In this instance, we want to compute the diameters of each component separately. (diameter of the graph is \(\infty\)
, as it is not fully connected. )
diameters_of_graphs <- distressed_tracts_graph %>%
decompose() %>%
sapply(function(x)diameter(x)) %>%
as_tibble()
names(diameters_of_graphs)[1] <- 'dia'
diameters_of_graphs$cl_membership <- 1:(distressed_tracts_graph %>% decompose() %>% length())
dt <- merge(dt, diameters_of_graphs, by.x='clustermembership', by.y='cl_membership')
# Quickly showing the stringy and blobby (real words) distressed regions
maxdia <- max(dt$dia,na.rm=T)
m5 <- dt %>%
st_as_sf() %>%
tm_shape()+
tm_fill(col='dia',
style="fixed",
breaks = c(0,4,10,maxdia),
palette = c('blue', NA, 'red'),
labels = c("Blobby", "Normal", "Stringy"))+
tm_basemap("Stamen.TonerBackground")+
tm_tiles("Stamen.TonerLabels")
frameWidget(tmap_leaflet(m5))
Most of large spatial concentrations of distress is primarily in the rural areas (Midlands of South Carolina and Eastern Carolina Plains). However, this may be misleading. There are concentrations of distress within the urban regions.
Exercise
- Limiting your analysis to Metropolitan Areas in Carolinas, what conclusions can you draw about the shape of the clusters?

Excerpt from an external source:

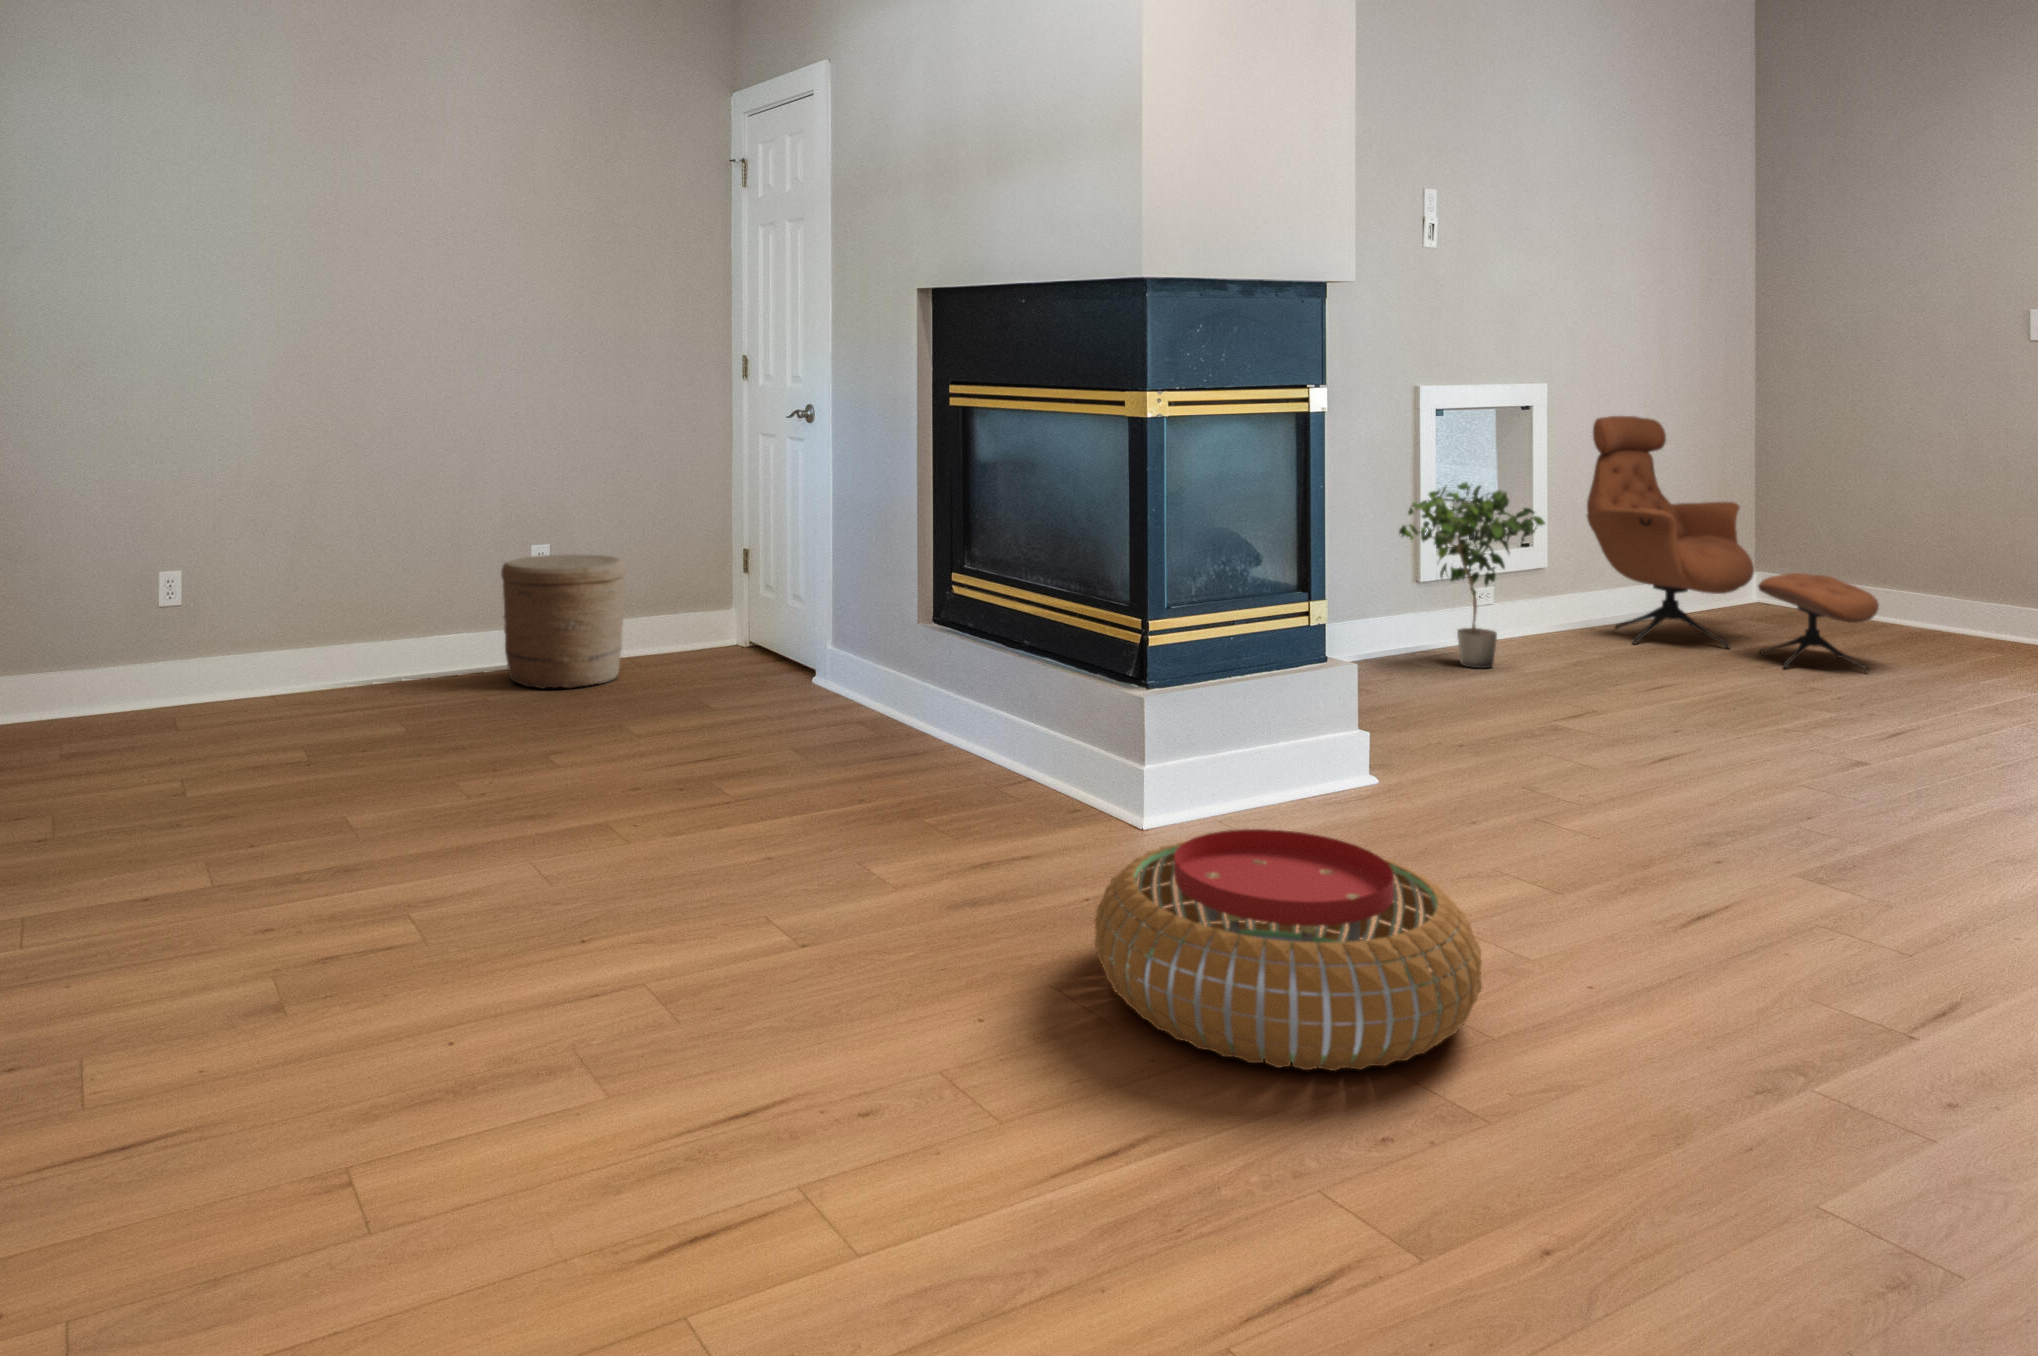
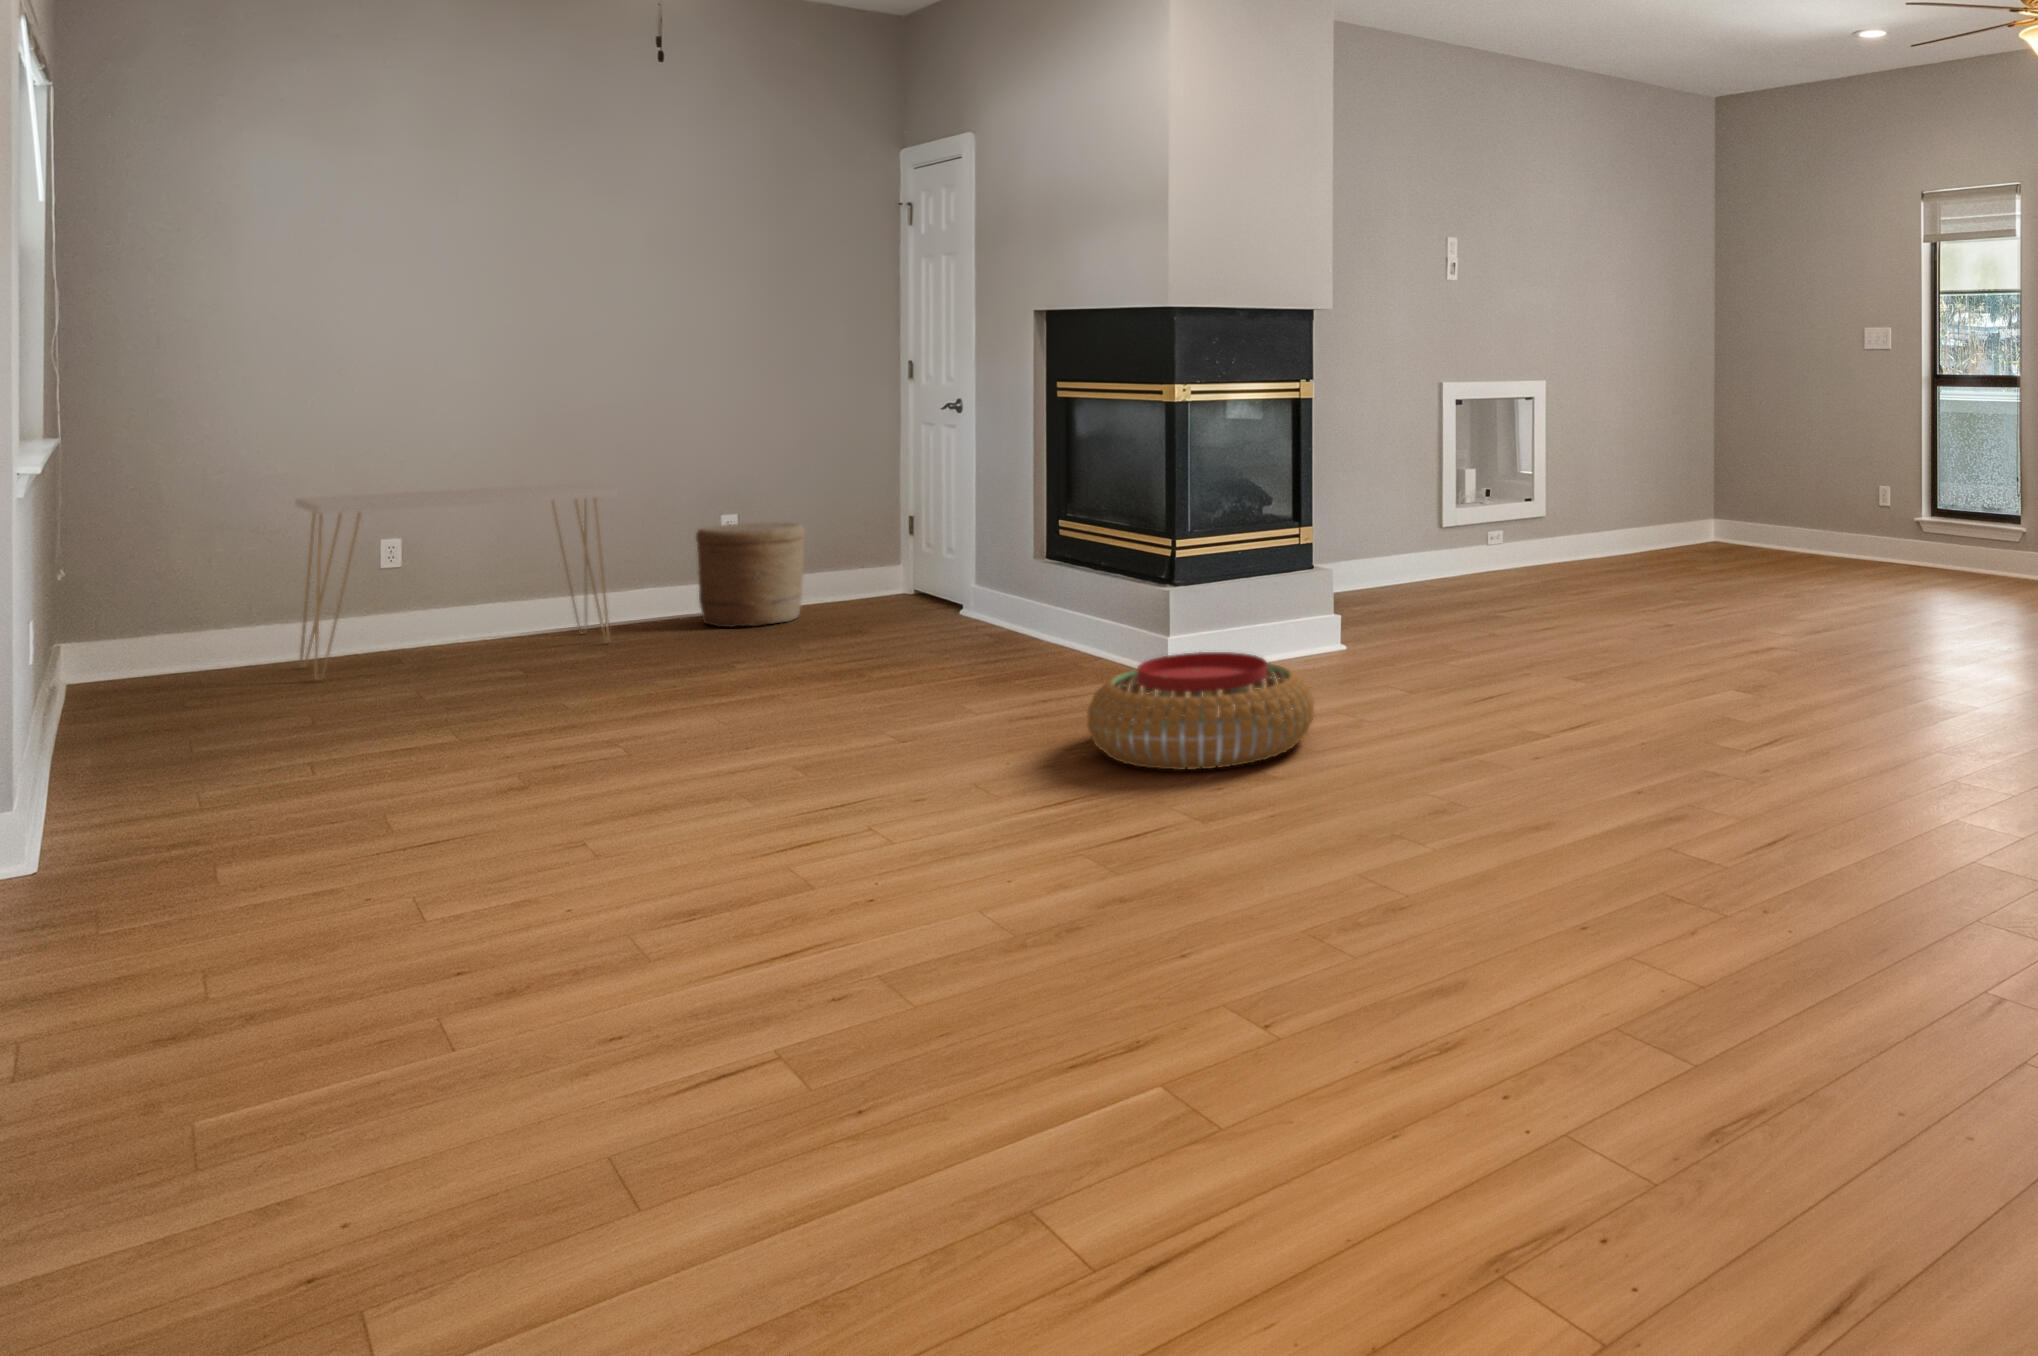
lounge chair: present [1587,416,1879,672] -> none [1572,405,1743,578]
potted plant: present [1399,482,1545,668] -> none [1423,453,1515,586]
console table: none [64,504,414,749] -> present [295,483,618,680]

- Does limiting your analysis to a single state, affect your results?
- Does changing the unit of analysis matter? Say e.g. instead of the tract, we use counties for the poverty and unemployment characteristics, how are the conclusions different?
Further analysis
Instead of categorising the areas of distress by dichotomising, one could use local Moran's I
to identify locations high values of a continuous variable (say poverty rate) surrounded by other high values areas (or low value areas) and test their statistical significance. local.moran
is a function in spdep and relies on the neighbourhood graph. I leave this as an exercise.
Conclusions
Borrowing some concepts from network analysis, helps us in many analytical tasks with regards to space. Todd BenDor and I argued that in some instances it may be beneficial to think about space as networks for modelling purposes too. Tools from graph theory have been incredibly useful to me in a number of different projects.